**Information supplied:**
----------------

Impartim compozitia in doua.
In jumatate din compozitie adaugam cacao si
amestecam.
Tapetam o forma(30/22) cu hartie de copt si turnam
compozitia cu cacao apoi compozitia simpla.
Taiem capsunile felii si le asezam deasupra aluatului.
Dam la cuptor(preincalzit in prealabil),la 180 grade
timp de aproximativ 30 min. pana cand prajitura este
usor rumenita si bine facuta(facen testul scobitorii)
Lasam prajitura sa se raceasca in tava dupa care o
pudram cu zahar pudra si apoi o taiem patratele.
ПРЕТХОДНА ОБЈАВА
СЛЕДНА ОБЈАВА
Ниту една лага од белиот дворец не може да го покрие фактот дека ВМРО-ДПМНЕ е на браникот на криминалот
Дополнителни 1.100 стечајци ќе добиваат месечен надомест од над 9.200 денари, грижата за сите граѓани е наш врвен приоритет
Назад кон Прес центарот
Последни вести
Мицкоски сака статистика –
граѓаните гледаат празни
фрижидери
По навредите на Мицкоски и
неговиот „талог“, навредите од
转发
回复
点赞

----------------

**What you are asked to do:** Copy out exactly the lines that begin at the one with "usor rumenita si" and end at the close of the material above; nothing else belongs in the answer.

**Response for this exercise:**
usor rumenita si bine facuta(facen testul scobitorii)
Lasam prajitura sa se raceasca in tava dupa care o
pudram cu zahar pudra si apoi o taiem patratele.
ПРЕТХОДНА ОБЈАВА
СЛЕДНА ОБЈАВА
Ниту една лага од белиот дворец не може да го покрие фактот дека ВМРО-ДПМНЕ е на браникот на криминалот
Дополнителни 1.100 стечајци ќе добиваат месечен надомест од над 9.200 денари, грижата за сите граѓани е наш врвен приоритет
Назад кон Прес центарот
Последни вести
Мицкоски сака статистика –
граѓаните гледаат празни
фрижидери
По навредите на Мицкоски и
неговиот „талог“, навредите од
转发
回复
点赞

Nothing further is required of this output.